In a subsection titled 'The Roman Empire as a Narrative Framework' Rüpke talked about Valerius Maximus's nine books of Memorable Deeds and Sayings in which Valerius opens with a prayer-like invocation of Augustus Tiberius. The end of the work again makes reference to the ruler or, more precisely, to his virtues of “imperial rectitude” and “the Caesar’s unconquerable fortitude.” By this means, Valerius inserted into the new monarchic order a text that presents countless examples of commendable acts and virtues. For him, the new order of the Principate, reflecting a Republic that he could only imagine, as it already lay beyond his own power of recollection, allowed a glimpse of a kind of treasure house of solid values and individual initiative.

Rüpke then refers to the so-called First Epistle of Clement, written in Rome in the first half of the second century AD, a providing a similar and equally surprising framework, opening with a formula in which the community in Rome recommends the text to the community in Corinth, and understands both of these “people’s assemblies” (ekklesiai) as ephemeral groupings sanctified by God through the Lord Jesus Christ.

In a substantial closing prayer, the author seeks safety and protection, with a nod also to terrestrial rulers and leaders (60.4). Their dominion is then justified theologically (61), before the writer eventually returns to the themes of insurrection and peace (63.1, 3).
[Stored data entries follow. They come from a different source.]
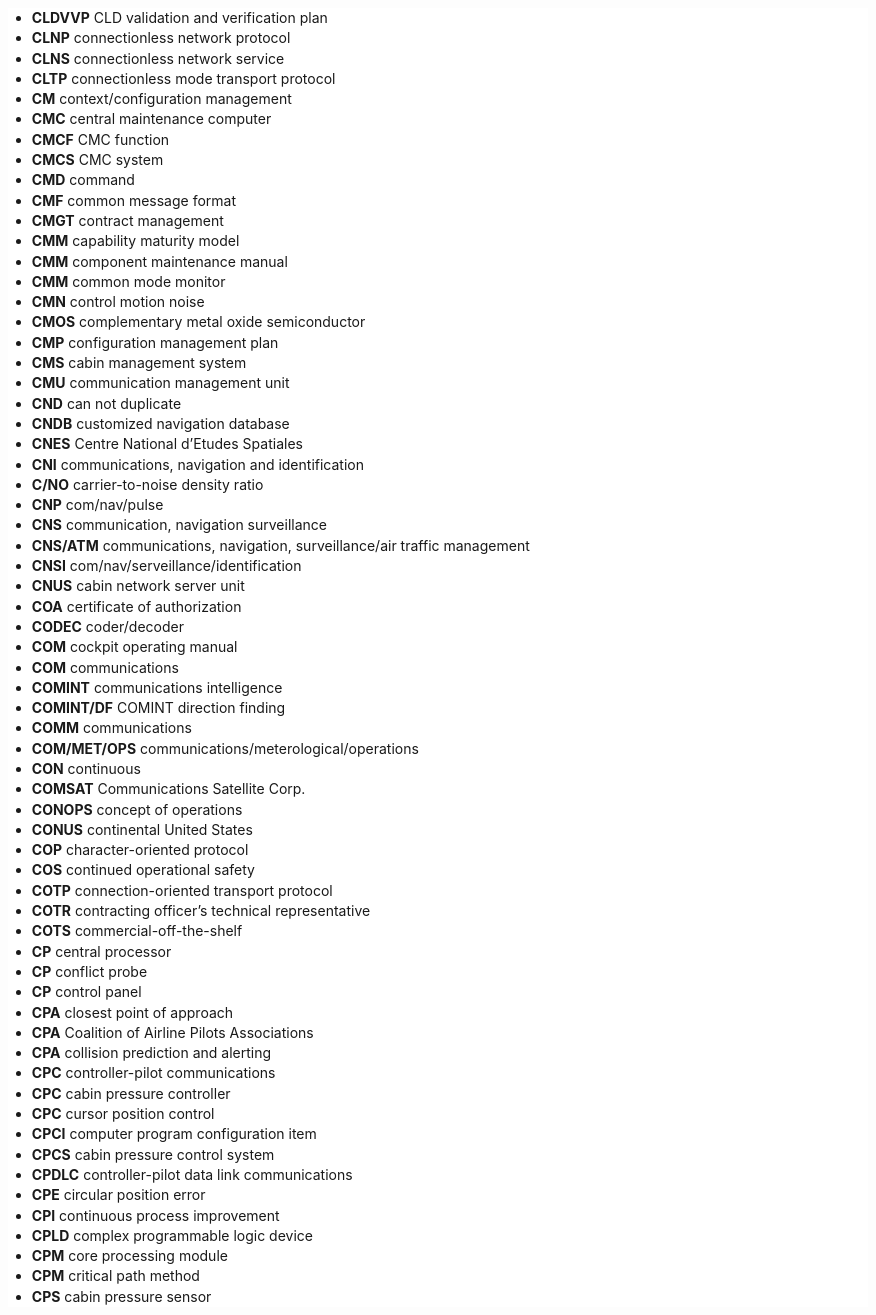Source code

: - **CLDVVP** CLD validation and verification plan
- **CLNP** connectionless network protocol
- **CLNS** connectionless network service
- **CLTP** connectionless mode transport protocol
- **CM** context/configuration management
- **CMC** central maintenance computer
- **CMCF** CMC function
- **CMCS** CMC system
- **CMD** command
- **CMF** common message format
- **CMGT** contract management
- **CMM** capability maturity model
- **CMM** component maintenance manual
- **CMM** common mode monitor
- **CMN** control motion noise
- **CMOS** complementary metal oxide semiconductor
- **CMP** configuration management plan
- **CMS** cabin management system
- **CMU** communication management unit
- **CND** can not duplicate
- **CNDB** customized navigation database
- **CNES** Centre National d’Etudes Spatiales
- **CNI** communications, navigation and identification
- **C/NO** carrier-to-noise density ratio
- **CNP** com/nav/pulse
- **CNS** communication, navigation surveillance
- **CNS/ATM** communications, navigation, surveillance/air traffic management
- **CNSI** com/nav/serveillance/identification
- **CNUS** cabin network server unit
- **COA** certificate of authorization
- **CODEC** coder/decoder
- **COM** cockpit operating manual
- **COM** communications
- **COMINT** communications intelligence
- **COMINT/DF** COMINT direction finding
- **COMM** communications
- **COM/MET/OPS** communications/meterological/operations
- **CON** continuous
- **COMSAT** Communications Satellite Corp.
- **CONOPS** concept of operations
- **CONUS** continental United States
- **COP** character-oriented protocol
- **COS** continued operational safety 
- **COTP** connection-oriented transport protocol
- **COTR** contracting officer’s technical representative
- **COTS** commercial-off-the-shelf
- **CP** central processor
- **CP** conflict probe
- **CP** control panel
- **CPA** closest point of approach
- **CPA** Coalition of Airline Pilots Associations
- **CPA** collision prediction and alerting
- **CPC** controller-pilot communications
- **CPC** cabin pressure controller
- **CPC** cursor position control
- **CPCI** computer program configuration item
- **CPCS** cabin pressure control system
- **CPDLC** controller-pilot data link communications
- **CPE** circular position error
- **CPI** continuous process improvement
- **CPLD** complex programmable logic device
- **CPM** core processing module
- **CPM** critical path method
- **CPS** cabin pressure sensor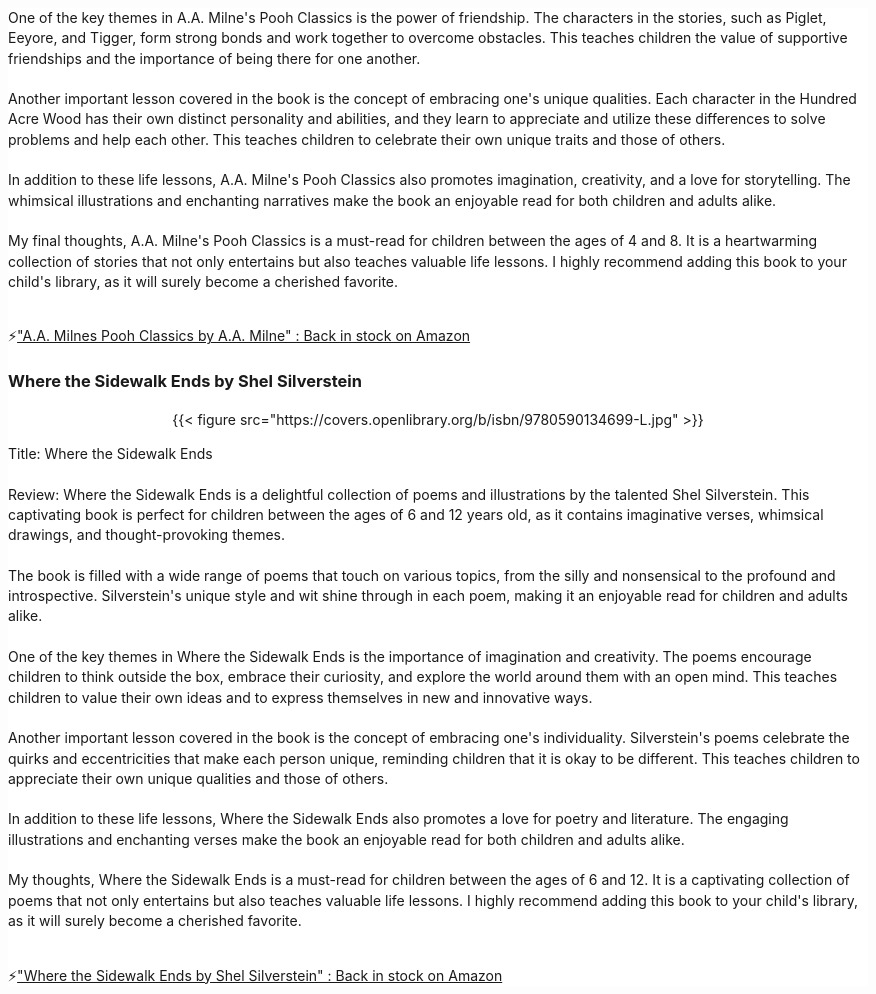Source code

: One of the key themes in A.A. Milne's Pooh Classics is the power of friendship. The characters in the stories, such as Piglet, Eeyore, and Tigger, form strong bonds and work together to overcome obstacles. This teaches children the value of supportive friendships and the importance of being there for one another.</br></br>
Another important lesson covered in the book is the concept of embracing one's unique qualities. Each character in the Hundred Acre Wood has their own distinct personality and abilities, and they learn to appreciate and utilize these differences to solve problems and help each other. This teaches children to celebrate their own unique traits and those of others.</br></br>
In addition to these life lessons, A.A. Milne's Pooh Classics also promotes imagination, creativity, and a love for storytelling. The whimsical illustrations and enchanting narratives make the book an enjoyable read for both children and adults alike.</br></br>
My final thoughts, A.A. Milne's Pooh Classics is a must-read for children between the ages of 4 and 8. It is a heartwarming collection of stories that not only entertains but also teaches valuable life lessons. I highly recommend adding this book to your child's library, as it will surely become a cherished favorite.</br></br>

<p>⚡<a id="aflink" href="https://www.amazon.com/gp/search?ie=UTF8&tag=klayu00-20&linkCode=ur2&linkId=6639bed89a8ad8dd2705e40644eb43d3&camp=1789&creative=9325&index=books&keywords=A.A. Milnes Pooh Classics by A.A. Milne" class="one" target="_blank" title='"A.A. Milnes Pooh Classics by A.A. Milne" : Back in stock on Amazon'>"A.A. Milnes Pooh Classics by A.A. Milne" : Back in stock on Amazon</a></p>

### Where the Sidewalk Ends by Shel Silverstein
<center>
{{< figure src="https://covers.openlibrary.org/b/isbn/9780590134699-L.jpg" >}}
</center>

Title: Where the Sidewalk Ends</br></br>
Review: Where the Sidewalk Ends is a delightful collection of poems and illustrations by the talented Shel Silverstein. This captivating book is perfect for children between the ages of 6 and 12 years old, as it contains imaginative verses, whimsical drawings, and thought-provoking themes.</br></br>
The book is filled with a wide range of poems that touch on various topics, from the silly and nonsensical to the profound and introspective. Silverstein's unique style and wit shine through in each poem, making it an enjoyable read for children and adults alike.</br></br>
One of the key themes in Where the Sidewalk Ends is the importance of imagination and creativity. The poems encourage children to think outside the box, embrace their curiosity, and explore the world around them with an open mind. This teaches children to value their own ideas and to express themselves in new and innovative ways.</br></br>
Another important lesson covered in the book is the concept of embracing one's individuality. Silverstein's poems celebrate the quirks and eccentricities that make each person unique, reminding children that it is okay to be different. This teaches children to appreciate their own unique qualities and those of others.</br></br>
In addition to these life lessons, Where the Sidewalk Ends also promotes a love for poetry and literature. The engaging illustrations and enchanting verses make the book an enjoyable read for both children and adults alike.</br></br>
My thoughts, Where the Sidewalk Ends is a must-read for children between the ages of 6 and 12. It is a captivating collection of poems that not only entertains but also teaches valuable life lessons. I highly recommend adding this book to your child's library, as it will surely become a cherished favorite.</br></br>

<p>⚡<a id="aflink" href="https://www.amazon.com/gp/search?ie=UTF8&tag=klayu00-20&linkCode=ur2&linkId=6639bed89a8ad8dd2705e40644eb43d3&camp=1789&creative=9325&index=books&keywords=Where the Sidewalk Ends by Shel Silverstein" class="one" target="_blank" title='"Where the Sidewalk Ends by Shel Silverstein" : Back in stock on Amazon'>"Where the Sidewalk Ends by Shel Silverstein" : Back in stock on Amazon</a></p>
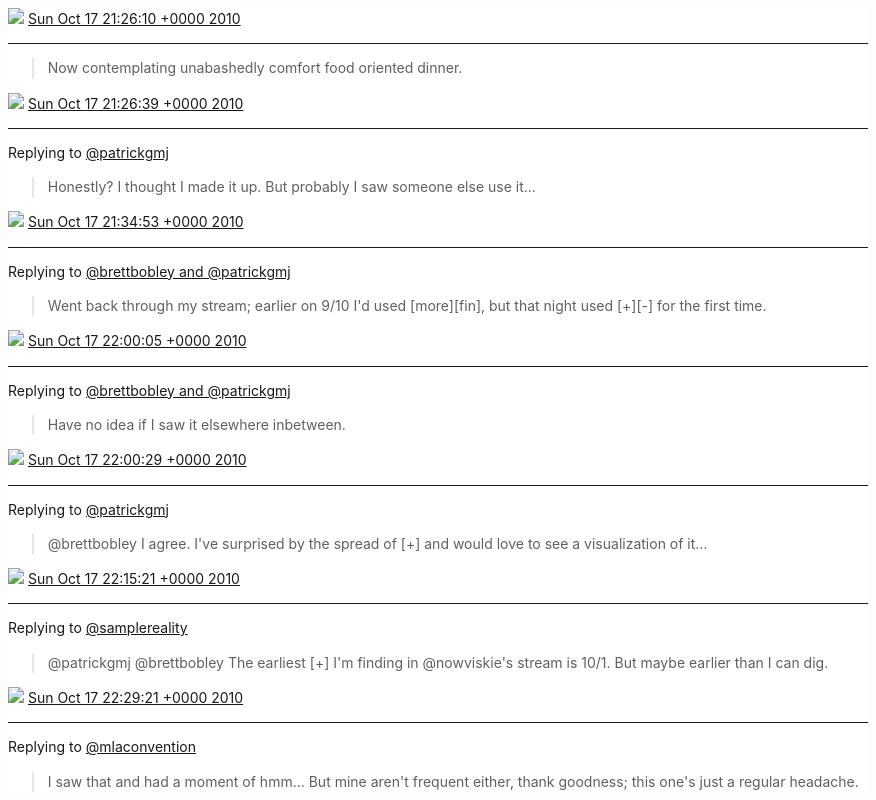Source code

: <img src="../../media/tweet.ico" width="12" /> [Sun Oct 17 21:26:10 +0000 2010](https://twitter.com/kfitz/status/27673268499)

----

> Now contemplating unabashedly comfort food oriented dinner\.

<img src="../../media/tweet.ico" width="12" /> [Sun Oct 17 21:26:39 +0000 2010](https://twitter.com/kfitz/status/27673302824)

----

Replying to [@patrickgmj](https://twitter.com/patrick_mj/status/27673719424)

> Honestly? I thought I made it up\. But probably I saw someone else use it\.\.\.

<img src="../../media/tweet.ico" width="12" /> [Sun Oct 17 21:34:53 +0000 2010](https://twitter.com/kfitz/status/27673857892)

----

Replying to [@brettbobley and @patrickgmj](https://twitter.com/brettbobley/status/27675346488)

> Went back through my stream; earlier on 9/10 I'd used \[more\]\[fin\], but that night used \[\+\]\[\-\] for the first time\.

<img src="../../media/tweet.ico" width="12" /> [Sun Oct 17 22:00:05 +0000 2010](https://twitter.com/kfitz/status/27675555777)

----

Replying to [@brettbobley and @patrickgmj](https://twitter.com/brettbobley/status/27675346488)

> Have no idea if I saw it elsewhere inbetween\.

<img src="../../media/tweet.ico" width="12" /> [Sun Oct 17 22:00:29 +0000 2010](https://twitter.com/kfitz/status/27675586764)

----

Replying to [@patrickgmj](https://twitter.com/patrick_mj/status/27676471286)

>  @brettbobley I agree\. I've surprised by the spread of \[\+\] and would love to see a visualization of it\.\.\.

<img src="../../media/tweet.ico" width="12" /> [Sun Oct 17 22:15:21 +0000 2010](https://twitter.com/kfitz/status/27676644507)

----

Replying to [@samplereality](https://twitter.com/samplereality/status/27677001577)

>  @patrickgmj @brettbobley The earliest \[\+\] I'm finding in @nowviskie's stream is 10/1\. But maybe earlier than I can dig\.

<img src="../../media/tweet.ico" width="12" /> [Sun Oct 17 22:29:21 +0000 2010](https://twitter.com/kfitz/status/27677665692)

----

Replying to [@mlaconvention](https://twitter.com/MLAconvention/status/27678204540)

> I saw that and had a moment of hmm\.\.\. But mine aren't frequent either, thank goodness; this one's just a regular headache\.
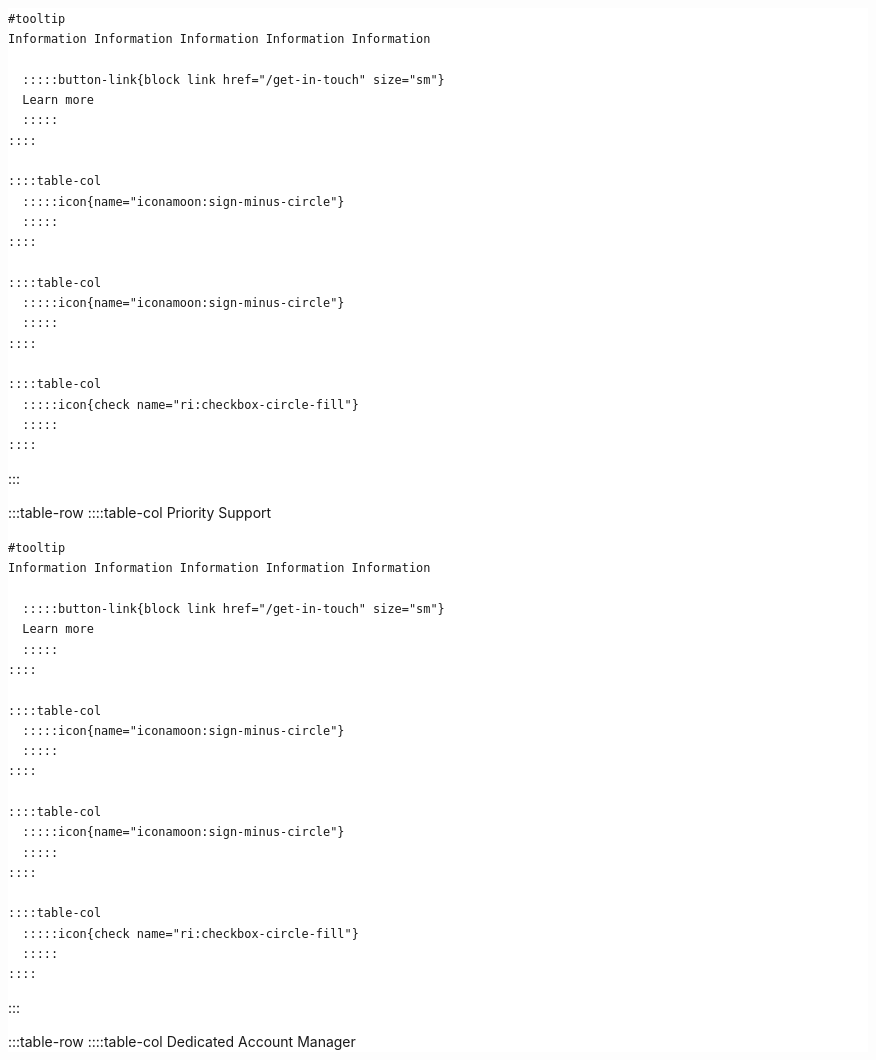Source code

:     #tooltip
    Information Information Information Information Information
    
      :::::button-link{block link href="/get-in-touch" size="sm"}
      Learn more
      :::::
    ::::
  
    ::::table-col
      :::::icon{name="iconamoon:sign-minus-circle"}
      :::::
    ::::
  
    ::::table-col
      :::::icon{name="iconamoon:sign-minus-circle"}
      :::::
    ::::
  
    ::::table-col
      :::::icon{check name="ri:checkbox-circle-fill"}
      :::::
    ::::
  :::

  :::table-row
    ::::table-col
    Priority Support
    
    #tooltip
    Information Information Information Information Information
    
      :::::button-link{block link href="/get-in-touch" size="sm"}
      Learn more
      :::::
    ::::
  
    ::::table-col
      :::::icon{name="iconamoon:sign-minus-circle"}
      :::::
    ::::
  
    ::::table-col
      :::::icon{name="iconamoon:sign-minus-circle"}
      :::::
    ::::
  
    ::::table-col
      :::::icon{check name="ri:checkbox-circle-fill"}
      :::::
    ::::
  :::

  :::table-row
    ::::table-col
    Dedicated Account Manager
There is a matter that he initially tries to downplay, but then proceeds to address in his opening remarks, with sadness and inner turmoil (1.1), where he almost unwillingly concedes that the entire retelling of the biblical story, with accompanying ethical reflections, is framed by the imperial reality that both sender and addressee, in Rome and Corinth, share.



eta: I'd say Clement was elevated from the mention in the Shepherd of Hermas as a disseminater of Hermas' epistle, and possibly helped by the mentions of a person of the same name in the Pauline Philippians 4, to be author of his own work and, as Ben argues, elevated to the role of bishop or pope (Clement may have written 1 Clement or other texts, or both, but there does not seem to be any extant evidence of that).